Stored data entries
* * * * * * * * *

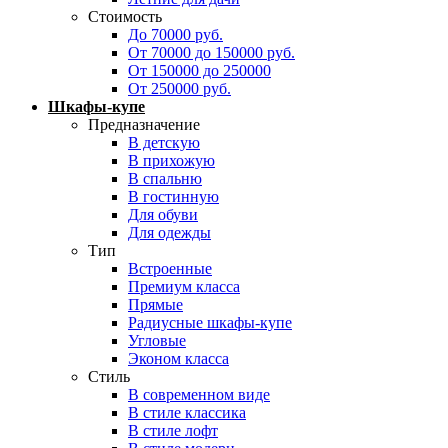
Стоимость
До 70000 руб.
От 70000 до 150000 руб.
От 150000 до 250000
От 250000 руб.
Шкафы-купе
Предназначение
В детскую
В прихожую
В спальню
В гостинную
Для обуви
Для одежды
Тип
Встроенные
Премиум класса
Прямые
Радиусные шкафы-купе
Угловые
Эконом класса
Стиль
В современном виде
В стиле классика
В стиле лофт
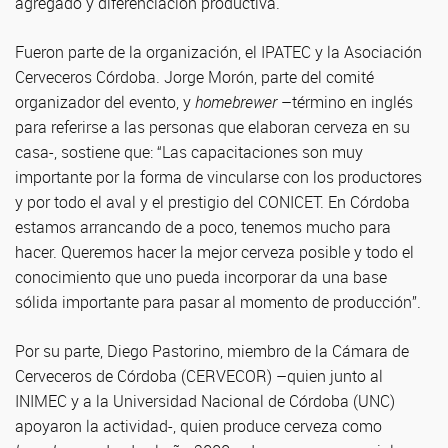
agregado y diferenciación productiva.
Fueron parte de la organización, el IPATEC y la Asociación
Cerveceros Córdoba. Jorge Morón, parte del comité
organizador del evento, y
homebrewer
–término en inglés
para referirse a las personas que elaboran cerveza en su
casa-, sostiene que: “Las capacitaciones son muy
importante por la forma de vincularse con los productores
y por todo el aval y el prestigio del CONICET. En Córdoba
estamos arrancando de a poco, tenemos mucho para
hacer. Queremos hacer la mejor cerveza posible y todo el
conocimiento que uno pueda incorporar da una base
sólida importante para pasar al momento de producción”.
Por su parte, Diego Pastorino, miembro de la Cámara de
Cerveceros de Córdoba (CERVECOR) –quien junto al
INIMEC y a la Universidad Nacional de Córdoba (UNC)
apoyaron la actividad-, quien produce cerveza como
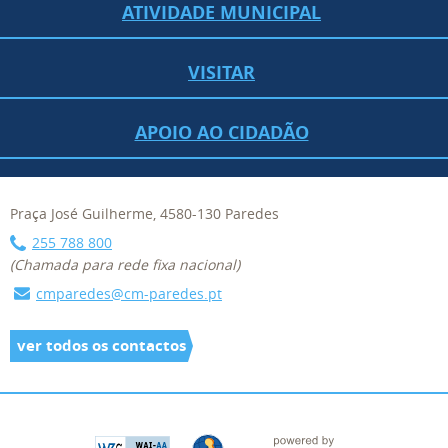
ATIVIDADE MUNICIPAL
VISITAR
APOIO AO CIDADÃO
Praça José Guilherme, 4580-130 Paredes
255 788 800
(Chamada para rede fixa nacional)
cmparedes@cm-paredes.pt
ver todos os contactos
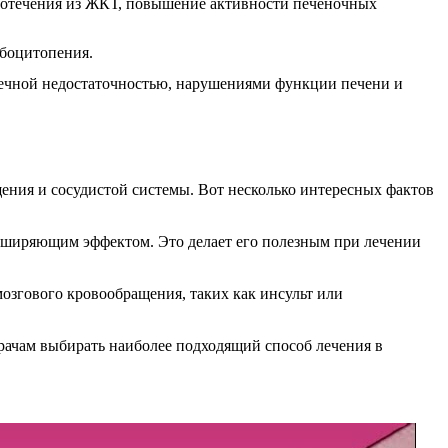
вотечения из ЖКТ, повышение активности печеночных
мбоцитопения.
дечной недостаточностью, нарушениями функции печени и
ения и сосудистой системы. Вот несколько интересных фактов
асширяющим эффектом. Это делает его полезным при лечении
мозгового кровообращения, таких как инсульт или
врачам выбирать наиболее подходящий способ лечения в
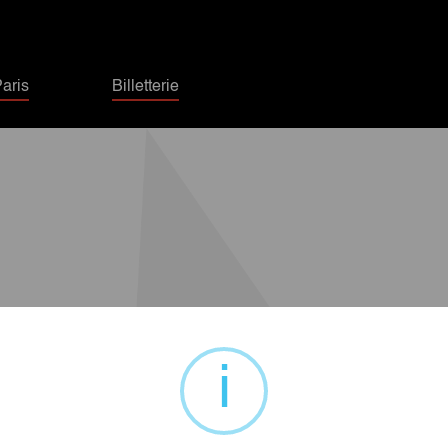
aris
Billetterie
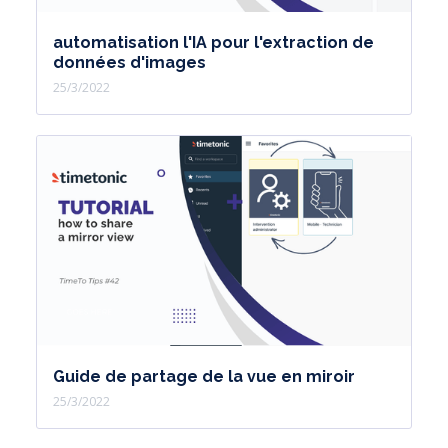
automatisation l'IA pour l'extraction de
données d'images
25/3/2022
Guide de partage de la vue en miroir
25/3/2022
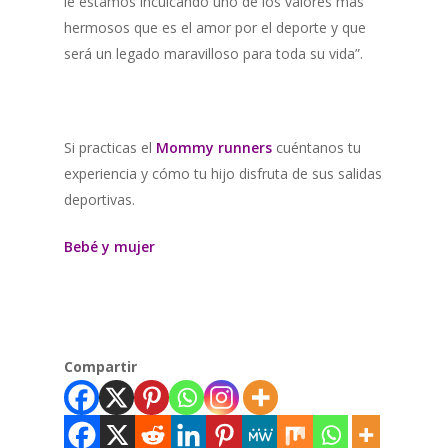
le estamos inculcando uno de los valores más
hermosos que es el amor por el deporte y que
será un legado maravilloso para toda su vida”.
Si practicas el
Mommy runners
cuéntanos tu
experiencia y cómo tu hijo disfruta de sus salidas
deportivas.
Bebé y mujer
Compartir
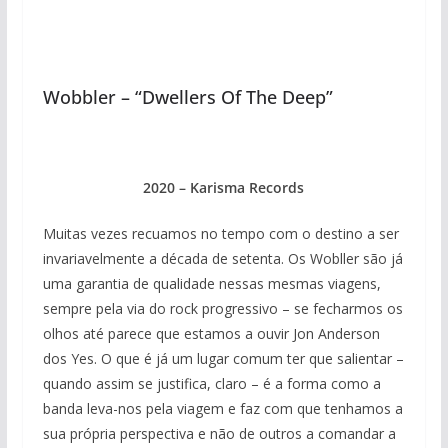
Wobbler – “Dwellers Of The Deep”
2020 – Karisma Records
Muitas vezes recuamos no tempo com o destino a ser
invariavelmente a década de setenta. Os Wobller são já
uma garantia de qualidade nessas mesmas viagens,
sempre pela via do rock progressivo – se fecharmos os
olhos até parece que estamos a ouvir Jon Anderson
dos Yes. O que é já um lugar comum ter que salientar –
quando assim se justifica, claro – é a forma como a
banda leva-nos pela viagem e faz com que tenhamos a
sua própria perspectiva e não de outros a comandar a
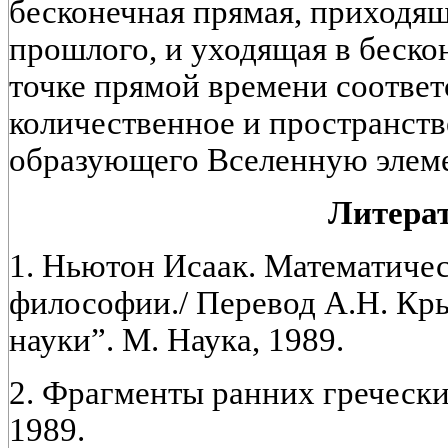
бесконечная прямая, приходящ
прошлого, и уходящая в беск
точке прямой времени соответ
количественное и пространств
образующего Вселенную элеме
Литера
1. Ньютон Исаак. Математичес
философии./ Перевод А.Н. Кр
науки”. М. Наука, 1989.
2. Фрагменты ранних греческ
1989.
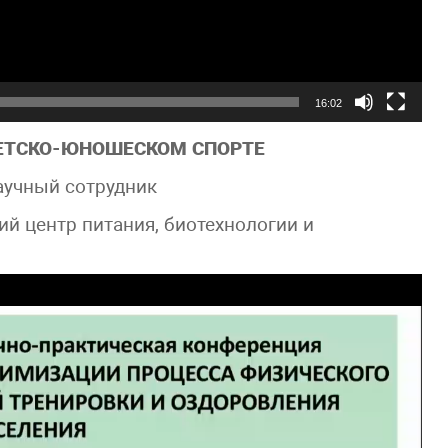
16:02
ДЕТСКО-ЮНОШЕСКОМ СПОРТЕ
аучный сотрудник
 центр питания, биотехнологии и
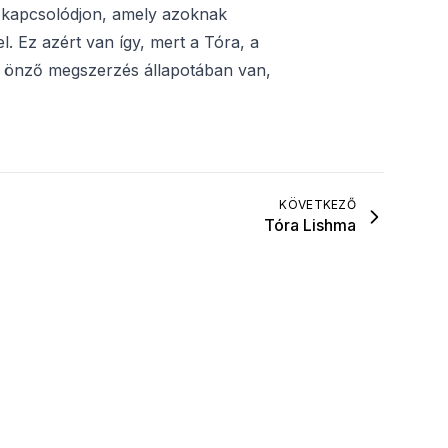
 kapcsolódjon, amely azoknak
. Ez azért van így, mert a Tóra, a
z önző megszerzés állapotában van,
KÖVETKEZŐ
Tóra Lishma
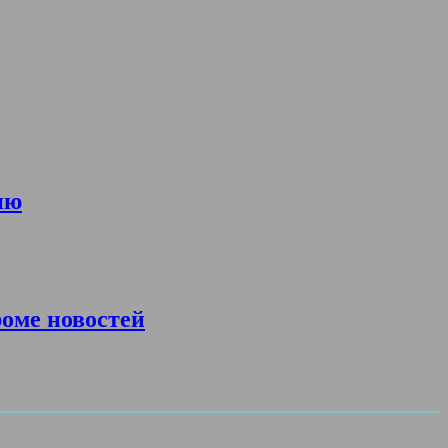
ию
роме новостей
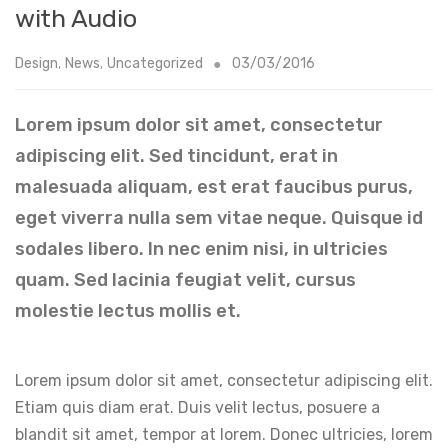
with Audio
Design
,
News
,
Uncategorized
03/03/2016
Lorem ipsum dolor sit amet, consectetur
adipiscing elit. Sed tincidunt, erat in
malesuada aliquam, est erat faucibus purus,
eget viverra nulla sem vitae neque. Quisque id
sodales libero. In nec enim nisi, in ultricies
quam. Sed lacinia feugiat velit, cursus
molestie lectus mollis et.
Lorem ipsum dolor sit amet, consectetur adipiscing elit.
Etiam quis diam erat. Duis velit lectus, posuere a
blandit sit amet, tempor at lorem. Donec ultricies, lorem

* * * * * * * * *

__What this task involves__
Collect each line of the entries that has the word "quien", copying it in full.

__Final answer__
Cerveceros de Córdoba (CERVECOR) –quien junto al
apoyaron la actividad-, quien produce cerveza como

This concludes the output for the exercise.